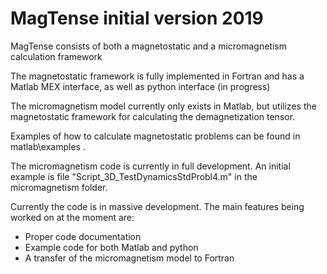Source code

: # MagTense initial version 2019

MagTense consists of both a magnetostatic and a micromagnetism calculation framework

The magnetostatic framework is fully implemented in Fortran and has a Matlab MEX interface, as well as python interface (in progress)

The micromagnetism model currently only exists in Matlab, but utilizes the magnetostatic framework for calculating the demagnetization tensor.

Examples of how to calculate magnetostatic problems can be found in matlab\examples .

The micromagnetism code is currently in full development. An initial example is file "Script_3D_TestDynamicsStdProbl4.m" in the micromagnetism folder.

Currently the code is in massive development. The main features being worked on at the moment are:
- Proper code documentation
- Example code for both Matlab and python
- A transfer of the micromagnetism model to Fortran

### [Your assignment]
Update the records from the line containing "The micromagnetism model currently" through the line containing "The micromagnetism code" by changing "full development" to "active development" and leaving everything else as it is. Give back only those lines.

### [Your response]
The micromagnetism model currently only exists in Matlab, but utilizes the magnetostatic framework for calculating the demagnetization tensor.

Examples of how to calculate magnetostatic problems can be found in matlab\examples .

The micromagnetism code is currently in active development. An initial example is file "Script_3D_TestDynamicsStdProbl4.m" in the micromagnetism folder.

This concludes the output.